# OMGosh I just did it!!!



## tmjjk (Aug 6, 2012)

Okay... after months of hesitation, I finally did it.  I bought a Canon 7D!  I am in shock right now.  I should get it by August 13th at the latest.  I am so excited and wanted to share it with someone lol.  And I assure you someone here will be happier for me than my hubby hahaha.


----------



## davisphotos (Aug 6, 2012)

Congrats! I haven't used one, but I've heard great things. Enjoy!


----------



## o hey tyler (Aug 6, 2012)

tmjjk said:
			
		

> Okay... after months of hesitation, I finally did it.  I bought a Canon 7D!  I am in shock right now.  I should get it by August 13th at the latest.  I am so excited and wanted to share it with someone lol.  And I assure you someone here will be happier for me than my hubby hahaha.
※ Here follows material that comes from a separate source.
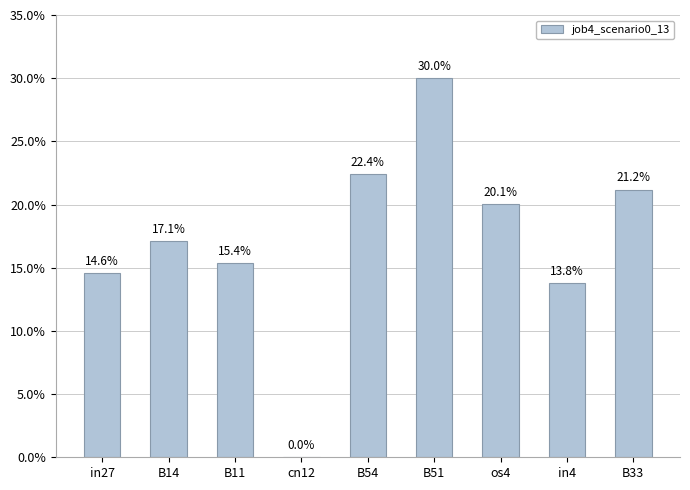

What is the change in value from B54 to in4?

-0.1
The 7D is a great camera. I am sure you will love it!


----------



## Bitter Jeweler (Aug 6, 2012)

Enjoy! New toys are cool!


----------



## 2WheelPhoto (Aug 6, 2012)

Congrats


----------



## cgipson1 (Aug 6, 2012)

congratulations!


----------



## manny212 (Aug 6, 2012)

Congrats !


----------



## Rick58 (Aug 6, 2012)

My daughter just bought a Nikon D7000 and like I told her, a shiney hammer doesn't make a better carpenter. Ok, maybe I am a little jealous, hateful man...LOL Congrat's on a great purchaes!


----------



## MLeeK (Aug 6, 2012)

You will be blown away from your current camera!! Enjoy!


----------



## tmjjk (Aug 6, 2012)

I do not expect a miracle... I know I have a lot of work ahead of me... But I cannot wait to start learning


----------



## Rick58 (Aug 6, 2012)

Hey, I was only kidding...you got a great tool to learn with. (although I do hope my daughter drops her 7000...LOL)


----------



## BBJordo (Aug 7, 2012)

Awesome! I have a 5D Mark II on the way so I share your excitment!


----------



## Dubaiian (Aug 9, 2012)

Today is the first anniversary of me and my 7D.   I love this little machine like the day I bought it and am still learning - I hope I never stop learning


----------